Set of tasks:
- 1) Return the passage of the brain motion text below from "Table 2 compares" up to and including "this pooled analysis.", copied word for word.
- 2) For each statement about the brain motion text below, marked (a), (b) and (c), answer yes or no according to the text, and quote the words that decide it.
(a) The pooled analysis of three studies found tonsillar motion 0.31 mm higher in CM-I patients than in controls.
(b) Standard cine bSSFP is very sensitive to sub-voxel motion.
(c) Table 2 gives 31 controls for the pontomedullary junction (Sag).
- 3) Answer these questions from the brain motion text below, labeling each answer with the same letter.
(a) Which MRI sequences can be used to investigate brain tissue motion quantitatively?
(b) In Table 2, what is the mean ± SD of CM-I for the cerebellar tonsillar (Sag) region?
(c) What kind of MRI sequence could be used to determine velocities while aMRI amplifies the tissue movements?

--- Extracted text Enclosed Below ---

Overall, three studies showed tonsillar motion is greater in CM-I patients compared to controls subjects (Fig. 5); these studies identified an increase in magnitude of downward caudal midbrain tissue displacement at the level of the brainstem and cranio-cervical junction in CM-1 patients [5]. This could be due to the additional pressure exerted by the CM on the spinal cord leading to an abrupt downward displacement of the spinal cord during systole, which impairs the return of CSF to the cranial cavity.
Table 2 compares data from CM-I patients and healthy controls. Larger BTPs are consistently observed in CM-I, especially in the cerebellum tonsillar region, where pooled analysis of data from CM-I patients and healthy participants (in 3 studies) suggested motion was 0.31 mm [95% CI: 0.23, 0.38, p < 0.0001] higher in CM-I patients compared to controls (Fig. 5) [8, 27, 28]. See Supplementary Appendix. 5 for more details of data included in this pooled analysis.
Table 2.
Brain region | Mean ± SD of controls | Mean ± SD of CM-I | Difference in means |
---|---|---|---|
Cerebellar tonsillar (Sag) | 0.28 ± 0.09, n = 31 | 0.59 ± 0.28, n = 75 | 0.31 [95% CI 0.23, 0.38] |
Cerebellar tonsillar (Combined sag with axial of controls and compare it to sag only of CM-I) | 0.31 ± 0.25, n = 41 | 0.59 ± 0.28, n = 75 | 0.28 [95% CI 0.17, 0.38] |
Pontomedullary junction (Sag) | 0.32 ± 0.12, n = 25 | 0.56 ± 0.29, n = 64 | 0.24 [95% CI 0.15, 0.32] |
Cervicomedullary junction (Sag) | 0.3 ± 0.11, n = 25 | 0.44 ± 0.22, n = 64 | 0.14 [95% CI 0.06, 0.21] |
4th ventricle fastigium (Sag) | 0.24 ± 0.1, n = 25 | 0.42 ± 0.28, n = 64 | 0.18 [95% CI 0.09, 0.26] |
Obex (Sag) | 0.26 ± 0.1, n = 25 | 0.4 ± 0.19, n = 64 | 0.14 [95% CI 0.07, 0.20] |
CM-I studies confirmed that brain tissue motion is affected by the presence of disease, which can be investigated quantitatively using MRI cardiac-gated cine bSSFP sequences. Anatomical landmark motion tracking can then be used to measure displacements through the evaluation of pixel-shifting between frames. Such tracking of bSSFP images could provide an appropriate quantitative method to investigate brain motion in CM patients, due to its sensitivity to cephalad and caudad cerebellar tonsil motion. This method also achieves good SNR and is able to analyse contiguous blocks of data, however, standard cine bSSFP is not very sensitive to sub-voxel motion and therefore may not be as sensitive as DENSE, PC and aMRI to differences in BTP. The aMRI method also appears promising for visualising brain tissue motion in CM patients. Further studies are needed to develop aMRI for quantitative tissue motion measurements, which could potentially be achieved by using a phase-contrast MRI sequence for determining velocities and aMRI to amplify the tissue movements.

--- End of Enclosed Extracted text ---
--- Information given Enclosed Below ---

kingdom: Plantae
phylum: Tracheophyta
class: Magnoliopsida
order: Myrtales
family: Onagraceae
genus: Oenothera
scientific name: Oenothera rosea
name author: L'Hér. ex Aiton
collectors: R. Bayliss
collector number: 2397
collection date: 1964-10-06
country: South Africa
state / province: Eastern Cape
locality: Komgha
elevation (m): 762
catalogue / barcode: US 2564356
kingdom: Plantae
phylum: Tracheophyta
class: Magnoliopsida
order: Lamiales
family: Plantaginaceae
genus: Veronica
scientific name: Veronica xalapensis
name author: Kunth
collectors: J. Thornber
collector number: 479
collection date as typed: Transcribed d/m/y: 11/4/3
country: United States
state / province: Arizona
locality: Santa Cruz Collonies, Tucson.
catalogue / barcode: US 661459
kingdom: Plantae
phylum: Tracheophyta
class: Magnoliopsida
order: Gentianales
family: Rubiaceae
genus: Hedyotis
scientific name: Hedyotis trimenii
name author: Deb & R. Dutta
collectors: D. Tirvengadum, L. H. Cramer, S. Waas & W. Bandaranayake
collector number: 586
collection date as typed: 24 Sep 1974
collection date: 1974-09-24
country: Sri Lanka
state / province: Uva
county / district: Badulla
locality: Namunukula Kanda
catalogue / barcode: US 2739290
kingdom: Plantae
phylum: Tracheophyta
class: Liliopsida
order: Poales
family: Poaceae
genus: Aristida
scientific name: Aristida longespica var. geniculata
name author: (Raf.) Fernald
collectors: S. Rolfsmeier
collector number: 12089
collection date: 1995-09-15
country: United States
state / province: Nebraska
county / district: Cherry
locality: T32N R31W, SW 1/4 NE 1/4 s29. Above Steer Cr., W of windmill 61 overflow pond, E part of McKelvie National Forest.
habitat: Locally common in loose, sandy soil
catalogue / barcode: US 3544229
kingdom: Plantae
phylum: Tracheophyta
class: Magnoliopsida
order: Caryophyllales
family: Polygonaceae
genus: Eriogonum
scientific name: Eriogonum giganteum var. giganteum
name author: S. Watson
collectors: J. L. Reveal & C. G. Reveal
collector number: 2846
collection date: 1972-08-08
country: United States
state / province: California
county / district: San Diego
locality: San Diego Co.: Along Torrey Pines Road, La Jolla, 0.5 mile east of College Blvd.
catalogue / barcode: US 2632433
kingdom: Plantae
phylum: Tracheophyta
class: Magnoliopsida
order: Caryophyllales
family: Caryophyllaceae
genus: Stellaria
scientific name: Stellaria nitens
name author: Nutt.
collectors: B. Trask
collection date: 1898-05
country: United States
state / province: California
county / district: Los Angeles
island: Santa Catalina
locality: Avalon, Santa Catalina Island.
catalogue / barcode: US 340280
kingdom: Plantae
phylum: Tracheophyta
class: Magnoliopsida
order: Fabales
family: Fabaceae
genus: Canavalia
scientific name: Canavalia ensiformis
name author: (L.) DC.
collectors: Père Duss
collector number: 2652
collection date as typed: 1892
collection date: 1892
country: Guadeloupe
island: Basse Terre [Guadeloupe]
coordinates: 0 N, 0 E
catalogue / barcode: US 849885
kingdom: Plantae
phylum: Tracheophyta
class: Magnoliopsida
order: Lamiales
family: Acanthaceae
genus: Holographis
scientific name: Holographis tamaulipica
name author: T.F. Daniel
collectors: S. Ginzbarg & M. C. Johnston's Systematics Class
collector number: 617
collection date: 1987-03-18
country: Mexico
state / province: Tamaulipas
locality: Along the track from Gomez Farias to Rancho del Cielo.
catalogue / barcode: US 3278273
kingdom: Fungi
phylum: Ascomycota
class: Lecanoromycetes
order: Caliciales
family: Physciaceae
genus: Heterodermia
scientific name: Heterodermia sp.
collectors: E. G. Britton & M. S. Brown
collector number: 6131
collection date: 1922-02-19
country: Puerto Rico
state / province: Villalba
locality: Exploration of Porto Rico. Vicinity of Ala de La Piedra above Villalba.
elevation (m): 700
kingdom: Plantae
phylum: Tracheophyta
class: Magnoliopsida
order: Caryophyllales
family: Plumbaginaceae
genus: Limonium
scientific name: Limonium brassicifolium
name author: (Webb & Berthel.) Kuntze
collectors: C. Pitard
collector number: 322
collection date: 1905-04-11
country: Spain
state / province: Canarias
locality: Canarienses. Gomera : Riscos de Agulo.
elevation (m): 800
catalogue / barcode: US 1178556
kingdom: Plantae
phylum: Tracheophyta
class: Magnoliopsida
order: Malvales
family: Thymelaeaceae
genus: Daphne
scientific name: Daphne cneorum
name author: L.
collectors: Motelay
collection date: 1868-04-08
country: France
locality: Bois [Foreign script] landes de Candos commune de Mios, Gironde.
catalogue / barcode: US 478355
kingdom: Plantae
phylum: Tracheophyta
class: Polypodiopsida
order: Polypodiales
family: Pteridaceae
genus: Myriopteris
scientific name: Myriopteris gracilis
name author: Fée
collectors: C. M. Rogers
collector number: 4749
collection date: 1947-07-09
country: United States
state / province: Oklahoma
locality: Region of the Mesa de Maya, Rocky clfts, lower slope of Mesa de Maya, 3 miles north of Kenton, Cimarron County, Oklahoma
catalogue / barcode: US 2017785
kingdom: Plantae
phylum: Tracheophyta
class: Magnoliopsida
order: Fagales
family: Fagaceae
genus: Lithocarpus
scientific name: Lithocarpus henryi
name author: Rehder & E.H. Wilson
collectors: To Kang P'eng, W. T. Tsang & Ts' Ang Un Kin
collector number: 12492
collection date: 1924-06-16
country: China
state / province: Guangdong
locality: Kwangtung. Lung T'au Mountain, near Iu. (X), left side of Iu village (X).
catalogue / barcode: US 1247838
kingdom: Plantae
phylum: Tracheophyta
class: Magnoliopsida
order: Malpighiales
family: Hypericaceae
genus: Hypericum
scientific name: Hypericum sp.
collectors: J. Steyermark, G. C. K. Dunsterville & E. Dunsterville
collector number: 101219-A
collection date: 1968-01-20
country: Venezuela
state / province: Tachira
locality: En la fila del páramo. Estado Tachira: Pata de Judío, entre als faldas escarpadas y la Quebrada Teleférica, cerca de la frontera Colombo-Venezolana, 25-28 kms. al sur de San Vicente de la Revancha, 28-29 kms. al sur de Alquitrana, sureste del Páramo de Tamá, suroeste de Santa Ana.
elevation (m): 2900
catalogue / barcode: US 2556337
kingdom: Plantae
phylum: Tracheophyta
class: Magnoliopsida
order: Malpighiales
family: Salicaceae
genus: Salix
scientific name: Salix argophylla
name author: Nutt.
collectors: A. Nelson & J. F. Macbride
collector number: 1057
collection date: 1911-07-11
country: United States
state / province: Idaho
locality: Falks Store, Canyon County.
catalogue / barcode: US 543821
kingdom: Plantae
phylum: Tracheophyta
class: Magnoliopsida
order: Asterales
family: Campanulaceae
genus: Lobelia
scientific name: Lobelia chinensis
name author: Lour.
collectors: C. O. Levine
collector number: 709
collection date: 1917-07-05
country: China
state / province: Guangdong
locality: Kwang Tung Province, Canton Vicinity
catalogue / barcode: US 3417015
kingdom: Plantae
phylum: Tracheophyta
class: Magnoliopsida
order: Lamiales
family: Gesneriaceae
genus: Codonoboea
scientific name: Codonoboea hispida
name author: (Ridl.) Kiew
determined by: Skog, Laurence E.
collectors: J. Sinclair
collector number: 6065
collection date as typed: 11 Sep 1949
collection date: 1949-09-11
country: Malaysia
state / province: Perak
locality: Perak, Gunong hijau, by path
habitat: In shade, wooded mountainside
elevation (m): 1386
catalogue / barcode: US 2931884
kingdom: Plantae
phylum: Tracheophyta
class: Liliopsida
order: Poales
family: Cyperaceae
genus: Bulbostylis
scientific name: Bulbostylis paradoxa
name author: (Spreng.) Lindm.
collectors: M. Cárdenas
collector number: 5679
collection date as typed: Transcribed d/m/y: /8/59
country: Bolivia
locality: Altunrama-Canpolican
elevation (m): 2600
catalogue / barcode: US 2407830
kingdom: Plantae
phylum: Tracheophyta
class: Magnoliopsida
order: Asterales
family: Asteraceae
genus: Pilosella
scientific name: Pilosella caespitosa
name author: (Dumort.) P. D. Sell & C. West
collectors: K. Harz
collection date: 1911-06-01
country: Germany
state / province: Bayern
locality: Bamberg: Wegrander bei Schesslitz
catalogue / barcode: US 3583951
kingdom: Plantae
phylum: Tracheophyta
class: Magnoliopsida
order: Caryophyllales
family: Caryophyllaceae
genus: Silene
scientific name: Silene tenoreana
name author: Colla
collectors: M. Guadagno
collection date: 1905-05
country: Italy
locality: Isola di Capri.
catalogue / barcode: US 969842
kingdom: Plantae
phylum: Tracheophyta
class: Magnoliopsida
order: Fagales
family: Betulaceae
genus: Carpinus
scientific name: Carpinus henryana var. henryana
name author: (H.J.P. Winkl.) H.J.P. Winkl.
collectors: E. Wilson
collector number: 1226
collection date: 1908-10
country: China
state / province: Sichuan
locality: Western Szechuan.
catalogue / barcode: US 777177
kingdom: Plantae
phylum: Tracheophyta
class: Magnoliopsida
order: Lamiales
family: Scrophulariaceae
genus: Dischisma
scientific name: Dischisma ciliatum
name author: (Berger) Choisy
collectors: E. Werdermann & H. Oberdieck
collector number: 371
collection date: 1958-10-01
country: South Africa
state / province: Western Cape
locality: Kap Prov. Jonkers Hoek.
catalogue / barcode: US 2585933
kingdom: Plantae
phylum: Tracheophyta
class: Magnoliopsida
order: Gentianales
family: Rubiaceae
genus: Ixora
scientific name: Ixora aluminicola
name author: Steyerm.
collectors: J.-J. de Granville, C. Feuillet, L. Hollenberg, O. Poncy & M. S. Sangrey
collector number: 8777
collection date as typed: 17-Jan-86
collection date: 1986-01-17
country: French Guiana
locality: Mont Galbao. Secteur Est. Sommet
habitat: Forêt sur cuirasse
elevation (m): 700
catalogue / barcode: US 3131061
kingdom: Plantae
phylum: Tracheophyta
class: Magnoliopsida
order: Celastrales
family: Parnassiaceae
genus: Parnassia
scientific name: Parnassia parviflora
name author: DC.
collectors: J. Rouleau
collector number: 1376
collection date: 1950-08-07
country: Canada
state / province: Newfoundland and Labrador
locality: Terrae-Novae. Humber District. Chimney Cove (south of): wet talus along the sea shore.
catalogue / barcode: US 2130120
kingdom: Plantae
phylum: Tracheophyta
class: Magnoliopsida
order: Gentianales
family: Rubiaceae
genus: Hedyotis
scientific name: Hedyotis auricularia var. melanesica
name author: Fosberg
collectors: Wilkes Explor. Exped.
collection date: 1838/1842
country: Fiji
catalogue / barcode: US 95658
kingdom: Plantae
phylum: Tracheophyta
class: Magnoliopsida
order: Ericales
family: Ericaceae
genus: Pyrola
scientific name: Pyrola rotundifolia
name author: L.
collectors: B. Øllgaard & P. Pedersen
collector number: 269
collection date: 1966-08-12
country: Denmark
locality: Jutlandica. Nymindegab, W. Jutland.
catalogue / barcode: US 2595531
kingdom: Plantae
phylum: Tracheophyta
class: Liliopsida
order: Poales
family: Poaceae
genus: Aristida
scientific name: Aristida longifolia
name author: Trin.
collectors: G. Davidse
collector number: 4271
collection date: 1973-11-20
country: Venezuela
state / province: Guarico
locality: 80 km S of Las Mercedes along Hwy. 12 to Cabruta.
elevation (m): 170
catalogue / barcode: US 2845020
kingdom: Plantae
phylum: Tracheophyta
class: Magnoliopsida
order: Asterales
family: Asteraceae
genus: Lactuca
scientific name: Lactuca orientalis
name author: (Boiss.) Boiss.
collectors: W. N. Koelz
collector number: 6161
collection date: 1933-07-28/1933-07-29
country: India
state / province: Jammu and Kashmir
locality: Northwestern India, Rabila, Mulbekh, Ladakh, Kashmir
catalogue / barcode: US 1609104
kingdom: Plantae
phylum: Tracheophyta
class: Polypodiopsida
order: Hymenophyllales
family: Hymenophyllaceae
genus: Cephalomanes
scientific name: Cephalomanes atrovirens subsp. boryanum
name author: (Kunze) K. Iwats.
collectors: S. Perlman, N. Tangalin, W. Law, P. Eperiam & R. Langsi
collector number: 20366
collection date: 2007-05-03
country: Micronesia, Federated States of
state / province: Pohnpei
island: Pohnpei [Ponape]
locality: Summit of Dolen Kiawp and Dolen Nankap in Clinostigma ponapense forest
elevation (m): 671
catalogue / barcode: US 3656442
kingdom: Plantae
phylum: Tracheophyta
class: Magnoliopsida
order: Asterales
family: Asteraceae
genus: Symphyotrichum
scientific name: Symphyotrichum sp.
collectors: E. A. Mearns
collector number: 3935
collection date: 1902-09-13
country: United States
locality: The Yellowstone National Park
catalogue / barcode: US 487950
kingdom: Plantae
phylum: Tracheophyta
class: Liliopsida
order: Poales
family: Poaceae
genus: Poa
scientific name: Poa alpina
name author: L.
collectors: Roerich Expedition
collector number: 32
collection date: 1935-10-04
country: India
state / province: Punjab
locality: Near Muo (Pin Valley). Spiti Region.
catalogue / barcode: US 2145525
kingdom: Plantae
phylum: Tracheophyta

--- End of Enclosed Information given ---

Solutions to the exercise:
- 1)
Table 2 compares data from CM-I patients and healthy controls. Larger BTPs are consistently observed in CM-I, especially in the cerebellum tonsillar region, where pooled analysis of data from CM-I patients and healthy participants (in 3 studies) suggested motion was 0.31 mm [95% CI: 0.23, 0.38, p < 0.0001] higher in CM-I patients compared to controls (Fig. 5) [8, 27, 28]. See Supplementary Appendix. 5 for more details of data included in this pooled analysis.

- 2)
(a) Yes: "motion was 0.31 mm [95% CI: 0.23, 0.38, p < 0.0001] higher in CM-I patients compared to controls"
(b) No: "standard cine bSSFP is not very sensitive to sub-voxel motion"
(c) No: "Pontomedullary junction (Sag) | 0.32 ± 0.12, n = 25"

- 3)
(a) MRI cardiac-gated cine bSSFP sequences
(b) 0.59 ± 0.28, n = 75
(c) A phase-contrast MRI sequence